*** Block opens ***

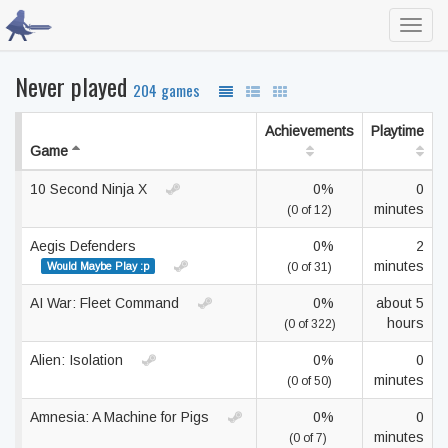
Toggl
navig
Never played
204 games
Achievements
Playtime
Game
10 Second Ninja X
0%
0
minutes
(0 of 12)
Aegis Defenders
0%
2
minutes
Would Maybe Play :p
(0 of 31)
AI War: Fleet Command
0%
about 5
hours
(0 of 322)
Alien: Isolation
0%
0
minutes
(0 of 50)
Amnesia: A Machine for Pigs
0%
0
minutes
(0 of 7)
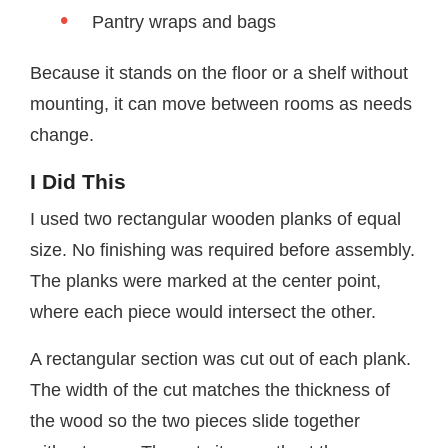
Pantry wraps and bags
Because it stands on the floor or a shelf without
mounting, it can move between rooms as needs
change.
I Did This
I used two rectangular wooden planks of equal
size. No finishing was required before assembly.
The planks were marked at the center point,
where each piece would intersect the other.
A rectangular section was cut out of each plank.
The width of the cut matches the thickness of
the wood so the two pieces slide together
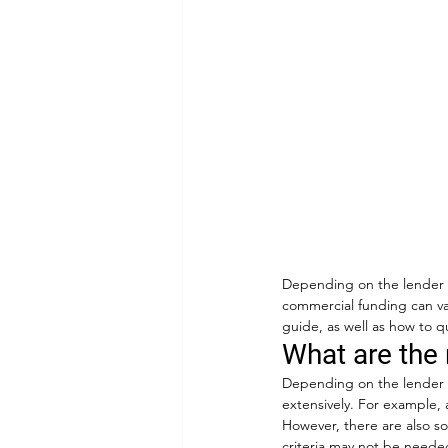
Depending on the lender yo
commercial funding can va
guide, as well as how to qu
What are the 
Depending on the lender y
extensively. For example, 
However, there are also som
criteria may not be needed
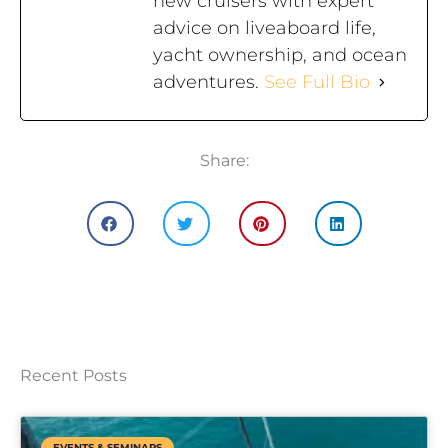
new cruisers with expert
advice on liveaboard life,
yacht ownership, and ocean
adventures.
See Full Bio
Share:
Recent Posts
EVENTS & SEMINARS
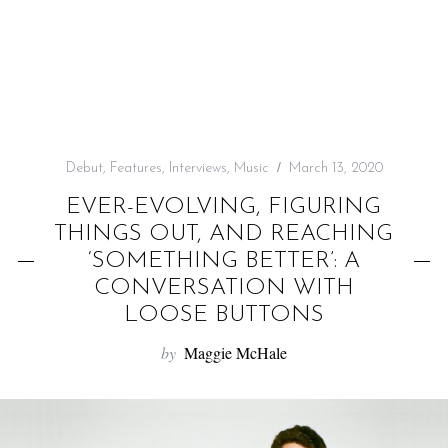
f
o
r
:
Debut
,
Features
,
Interviews
,
Music
March 13, 2020
EVER-EVOLVING, FIGURING
THINGS OUT, AND REACHING
‘SOMETHING BETTER’: A
CONVERSATION WITH
LOOSE BUTTONS
by
Maggie McHale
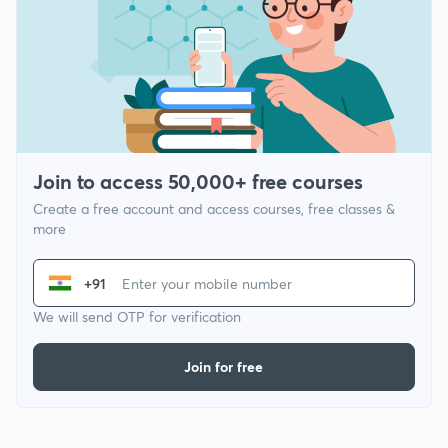
Join to access 50,000+ free courses
Create a free account and access courses, free classes &
more
+91
We will send OTP for verification
Join for free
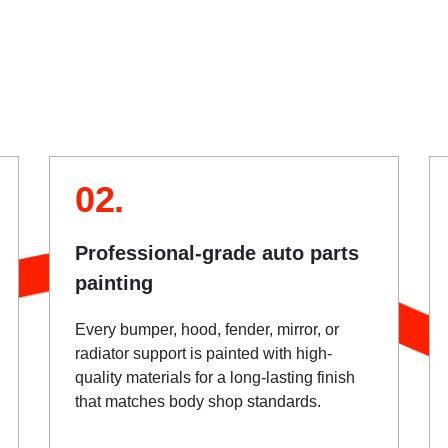
02.
Professional-grade auto parts
painting
Every bumper, hood, fender, mirror, or
radiator support is painted with high-
quality materials for a long-lasting finish
that matches body shop standards.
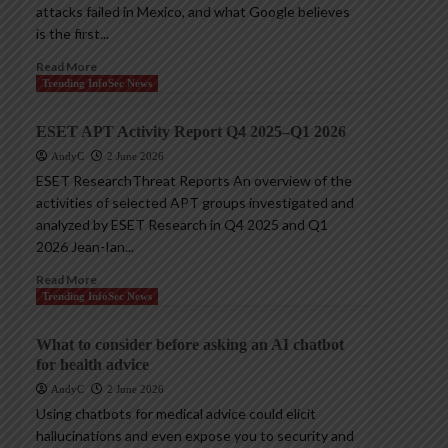
attacks failed in Mexico, and what Google believes
is the first...
Read More
Trending InfoSec News
ESET APT Activity Report Q4 2025–Q1 2026
AndyC
2 June 2026
ESET ResearchThreat Reports An overview of the
activities of selected APT groups investigated and
analyzed by ESET Research in Q4 2025 and Q1
2026 Jean-Ian...
Read More
Trending InfoSec News
What to consider before asking an AI chatbot
for health advice
AndyC
2 June 2026
Using chatbots for medical advice could elicit
hallucinations and even expose you to security and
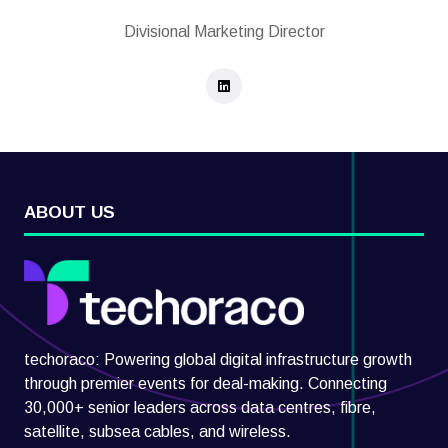
Divisional Marketing Director
ABOUT US
techoraco: Powering global digital infrastructure growth
through premier events for deal-making. Connecting
30,000+ senior leaders across data centres, fibre,
satellite, subsea cables, and wireless.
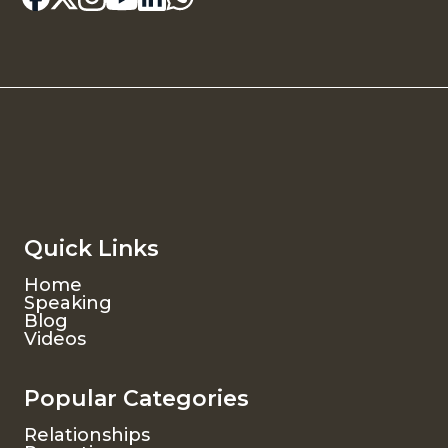
Quick Links
Home
Speaking
Blog
Videos
Popular Categories
Relationships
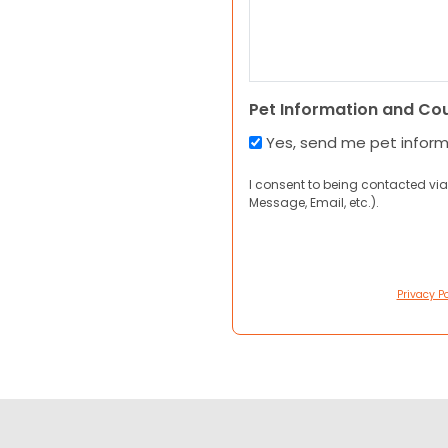
Pet Information and Co
Yes, send me pet infor
I consent to being contacted via
Message, Email, etc.).
Privacy Po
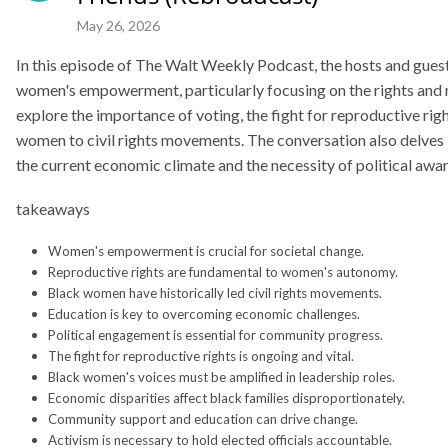
 importance of voting, the fight for reproductive rights, and the historical cont
May 26, 2026
ivil rights movements. The conversation also delves into the challenges faced b
t economic climate and the necessity of political awareness and activism to driv
s
Women's empowerment is crucial for societal change.
Reproductive rights are fundamental to women's autonomy.
Black women have historically led civil rights movements.
Education is key to overcoming economic challenges.
Political engagement is essential for community progress.
The fight for reproductive rights is ongoing and vital.
Black women's voices must be amplified in leadership roles.
Economic disparities affect black families disproportionately.
es
Community support and education can drive change.
Activism is necessary to hold elected officials accountable.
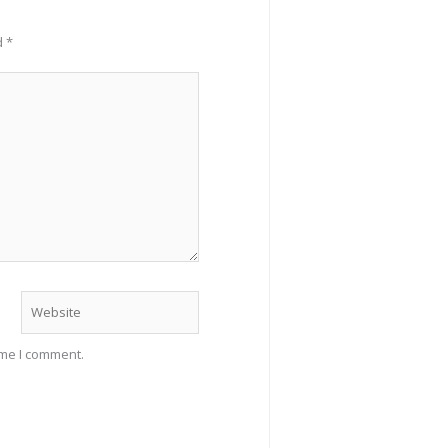
d
*
Website
ime I comment.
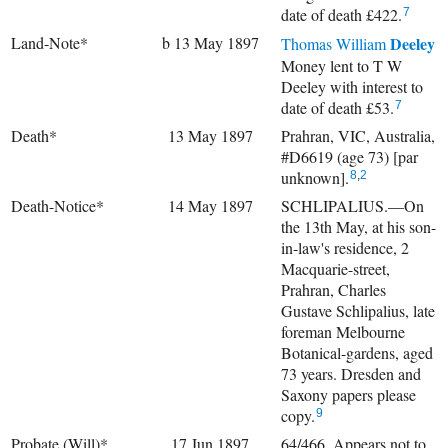
date of death £422.
7
Land-Note*
b 13 May 1897
Deeley
Thomas William
Money lent to T W
Deeley with interest to
date of death £53.
7
Death*
13 May 1897
Prahran, VIC, Australia,
#D6619 (age 73) [par
unknown].
8
,
2
Death-Notice*
14 May 1897
SCHLIPALIUS.—On
the 13th May, at his son-
in-law's residence, 2
Macquarie-street,
Prahran, Charles
Gustave Schlipalius, late
foreman Melbourne
Botanical-gardens, aged
73 years. Dresden and
Saxony papers please
copy.
9
Probate (Will)*
17 Jun 1897
64/466. Appears not to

*** Block closes ***

**DIRECTIONS:** Transcribe the whole listing exactly as it stands, apart from the pictures.

**TASK SOLUTION:**
Toggl
navig
Never played
204 games
Achievements
Playtime
Game
10 Second Ninja X
0%
0
minutes
(0 of 12)
Aegis Defenders
0%
2
minutes
Would Maybe Play :p
(0 of 31)
AI War: Fleet Command
0%
about 5
hours
(0 of 322)
Alien: Isolation
0%
0
minutes
(0 of 50)
Amnesia: A Machine for Pigs
0%
0
minutes
(0 of 7)
Pantry wraps and bags
Because it stands on the floor or a shelf without
mounting, it can move between rooms as needs
change.
I Did This
I used two rectangular wooden planks of equal
size. No finishing was required before assembly.
The planks were marked at the center point,
where each piece would intersect the other.
A rectangular section was cut out of each plank.
The width of the cut matches the thickness of
the wood so the two pieces slide together
Depending on the lender yo
commercial funding can va
guide, as well as how to qu
What are the 
Depending on the lender y
extensively. For example, 
However, there are also som
criteria may not be needed
new cruisers with expert
advice on liveaboard life,
yacht ownership, and ocean
adventures.
See Full Bio
Share:
Recent Posts
EVENTS & SEMINARS
f
o
r
:
Debut
,
Features
,
Interviews
,
Music
March 13, 2020
EVER-EVOLVING, FIGURING
THINGS OUT, AND REACHING
‘SOMETHING BETTER’: A
CONVERSATION WITH
LOOSE BUTTONS
by
Maggie McHale
Join to access 50,000+ free courses
Create a free account and access courses, free classes &
more
+91
We will send OTP for verification
Join for free
02.
Professional-grade auto parts
painting
Every bumper, hood, fender, mirror, or
radiator support is painted with high-
quality materials for a long-lasting finish
that matches body shop standards.
attacks failed in Mexico, and what Google believes
is the first...
Read More
Trending InfoSec News
ESET APT Activity Report Q4 2025–Q1 2026
AndyC
2 June 2026
ESET ResearchThreat Reports An overview of the
activities of selected APT groups investigated and
analyzed by ESET Research in Q4 2025 and Q1
2026 Jean-Ian...
Read More
Trending InfoSec News
What to consider before asking an AI chatbot
for health advice
AndyC
2 June 2026
Using chatbots for medical advice could elicit
hallucinations and even expose you to security and
Divisional Marketing Director
ABOUT US
techoraco: Powering global digital infrastructure growth
through premier events for deal-making. Connecting
30,000+ senior leaders across data centres, fibre,
satellite, subsea cables, and wireless.
Quick Links
Home
Speaking
Blog
Videos
Popular Categories
Relationships
Pet Information and Co
Yes, send me pet infor
I consent to being contacted via
Message, Email, etc.).
Privacy Po
 importance of voting, the fight for reproductive rights, and the historical cont
May 26, 2026
ivil rights movements. The conversation also delves into the challenges faced b
t economic climate and the necessity of political awareness and activism to driv
s
Women's empowerment is crucial for societal change.
Reproductive rights are fundamental to women's autonomy.
Black women have historically led civil rights movements.
Education is key to overcoming economic challenges.
Political engagement is essential for community progress.
The fight for reproductive rights is ongoing and vital.
Black women's voices must be amplified in leadership roles.
Economic disparities affect black families disproportionately.
es
Community support and education can drive change.
Activism is necessary to hold elected officials accountable.
d
*
Website
ime I comment.
date of death £422.
7
Land-Note*
b 13 May 1897
Deeley
Thomas William
Money lent to T W
Deeley with interest to
date of death £53.
7
Death*
13 May 1897
Prahran, VIC, Australia,
#D6619 (age 73) [par
unknown].
8
,
2
Death-Notice*
14 May 1897
SCHLIPALIUS.—On
the 13th May, at his son-
in-law's residence, 2
Macquarie-street,
Prahran, Charles
Gustave Schlipalius, late
foreman Melbourne
Botanical-gardens, aged
73 years. Dresden and
Saxony papers please
copy.
9
Probate (Will)*
17 Jun 1897
64/466. Appears not to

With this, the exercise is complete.